## TASK INSTRUCTIONS
Please output the text lines of every item below word for word, leaving out the pictures.

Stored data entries
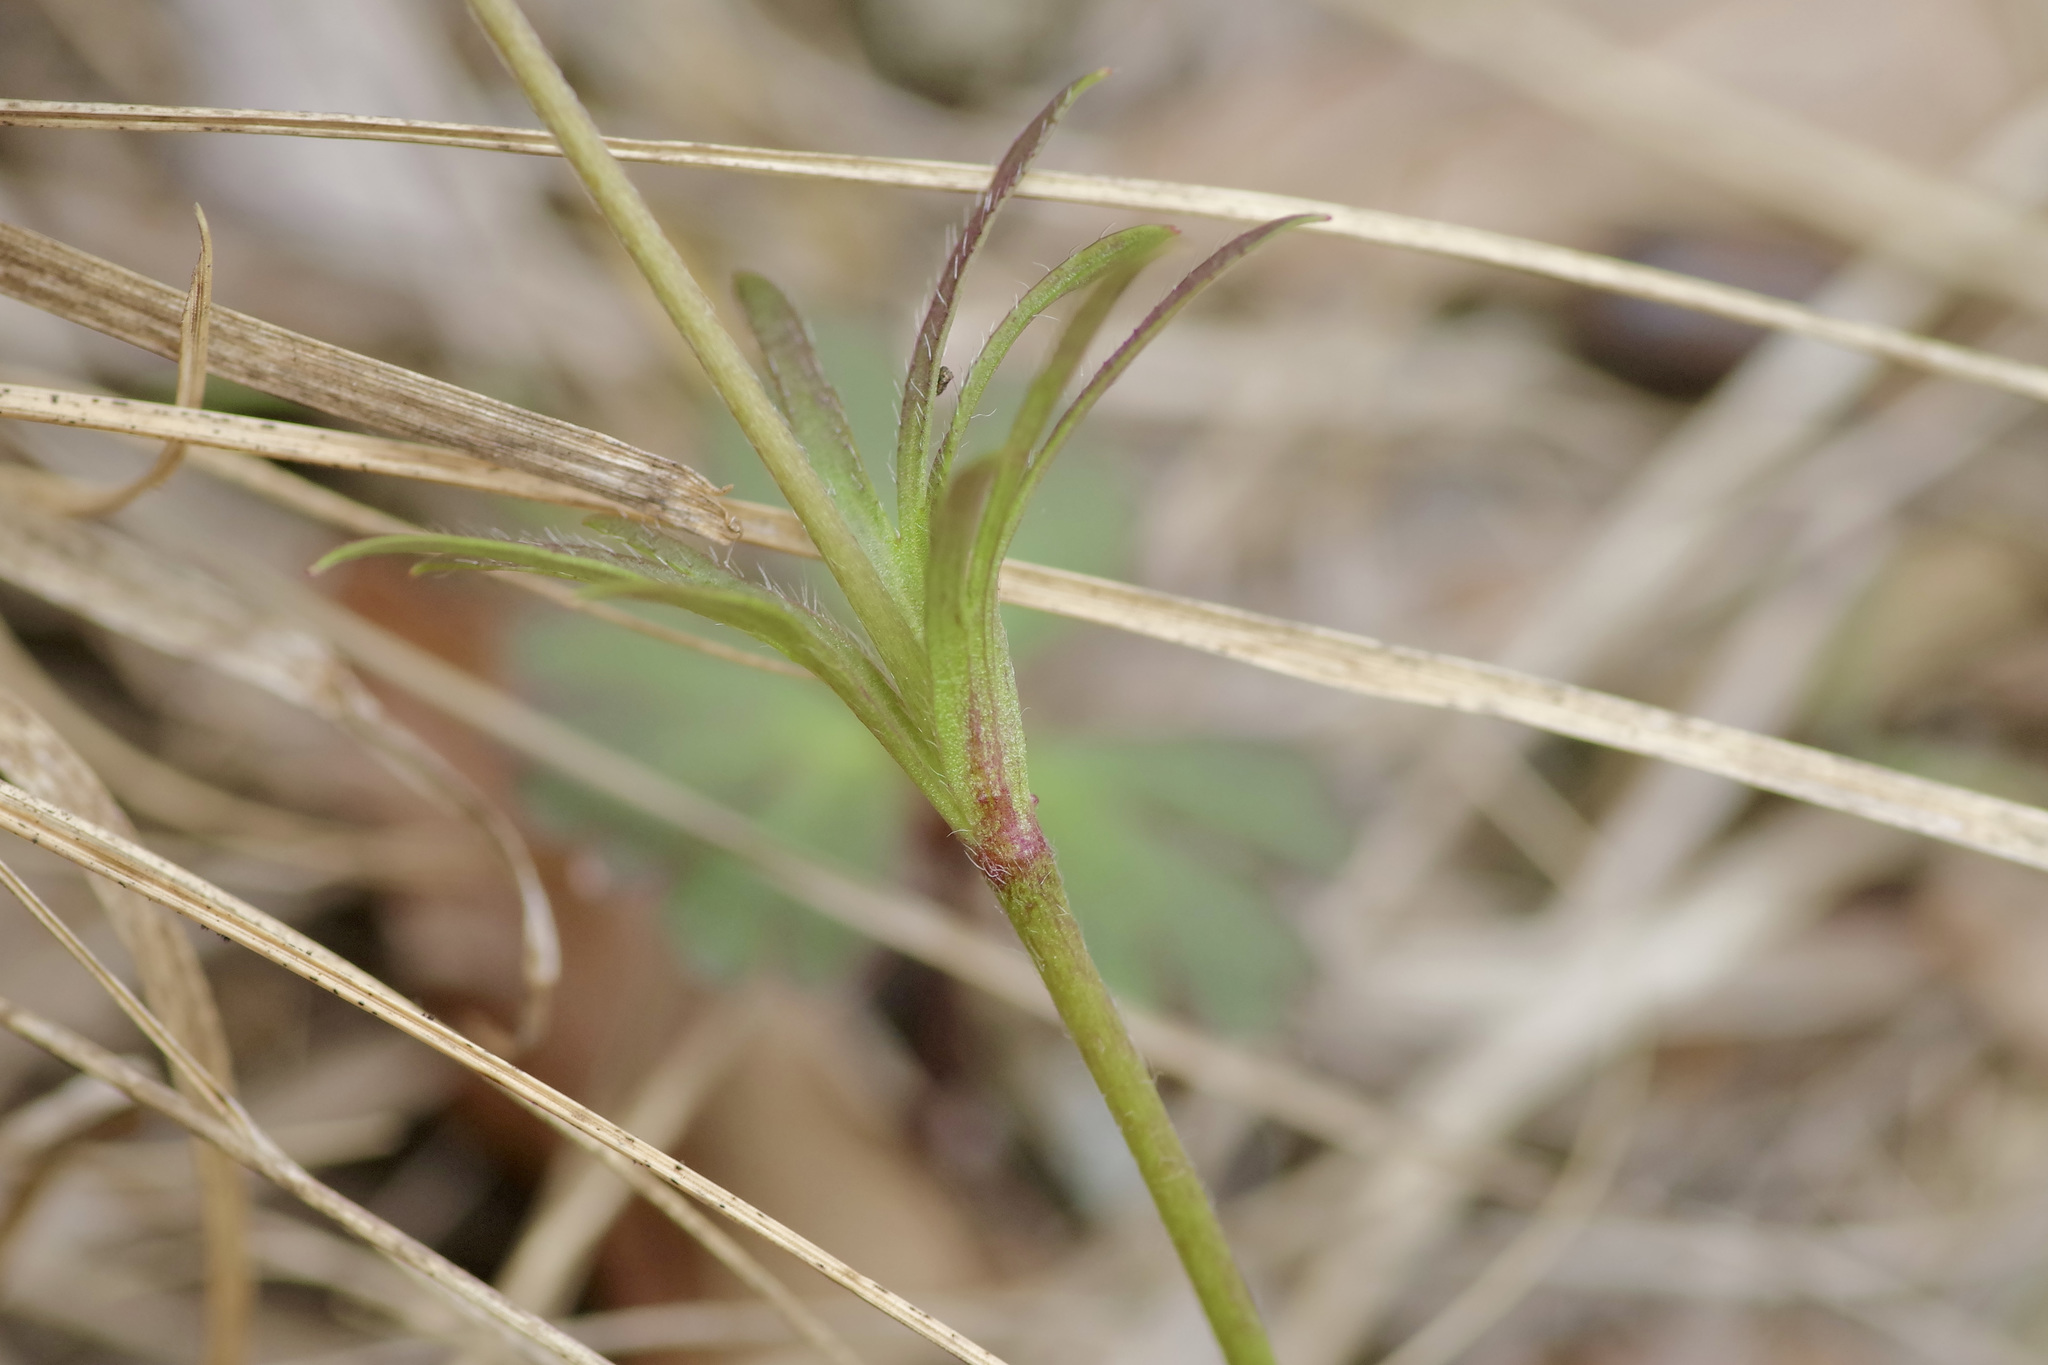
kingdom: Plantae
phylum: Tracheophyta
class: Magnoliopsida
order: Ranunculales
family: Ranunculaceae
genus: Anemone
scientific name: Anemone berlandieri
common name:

## FINAL ANSWER
kingdom: Plantae
phylum: Tracheophyta
class: Magnoliopsida
order: Ranunculales
family: Ranunculaceae
genus: Anemone
scientific name: Anemone berlandieri
common name:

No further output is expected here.